■ Required work ■
Find every line below that contains the word "Meridiana" and copy it out.

■ Data excerpts ■

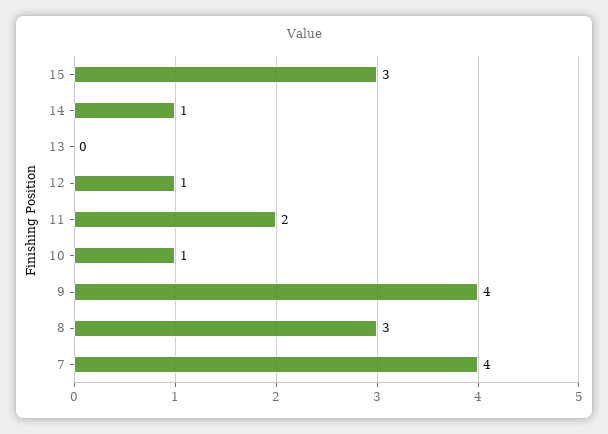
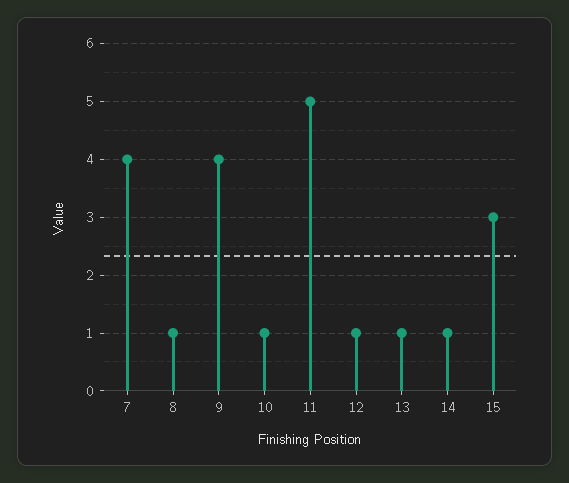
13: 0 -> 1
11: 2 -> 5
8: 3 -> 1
* * *
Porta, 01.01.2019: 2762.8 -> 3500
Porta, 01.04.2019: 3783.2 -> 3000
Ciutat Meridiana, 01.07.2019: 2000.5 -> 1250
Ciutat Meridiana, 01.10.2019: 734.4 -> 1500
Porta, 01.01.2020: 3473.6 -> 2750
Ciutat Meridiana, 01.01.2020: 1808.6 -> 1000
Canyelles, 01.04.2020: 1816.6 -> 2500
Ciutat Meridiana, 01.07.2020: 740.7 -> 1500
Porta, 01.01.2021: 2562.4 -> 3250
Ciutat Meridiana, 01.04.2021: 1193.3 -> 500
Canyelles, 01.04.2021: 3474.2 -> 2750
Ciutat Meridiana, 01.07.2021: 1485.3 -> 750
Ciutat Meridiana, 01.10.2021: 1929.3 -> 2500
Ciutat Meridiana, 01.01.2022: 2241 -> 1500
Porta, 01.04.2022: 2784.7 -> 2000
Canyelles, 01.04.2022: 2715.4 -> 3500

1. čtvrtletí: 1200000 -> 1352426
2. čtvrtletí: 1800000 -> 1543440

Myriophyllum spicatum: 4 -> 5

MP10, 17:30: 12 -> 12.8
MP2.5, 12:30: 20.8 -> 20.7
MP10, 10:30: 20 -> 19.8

■ Result ■
Ciutat Meridiana, 01.07.2019: 2000.5 -> 1250
Ciutat Meridiana, 01.10.2019: 734.4 -> 1500
Ciutat Meridiana, 01.01.2020: 1808.6 -> 1000
Ciutat Meridiana, 01.07.2020: 740.7 -> 1500
Ciutat Meridiana, 01.04.2021: 1193.3 -> 500
Ciutat Meridiana, 01.07.2021: 1485.3 -> 750
Ciutat Meridiana, 01.10.2021: 1929.3 -> 2500
Ciutat Meridiana, 01.01.2022: 2241 -> 1500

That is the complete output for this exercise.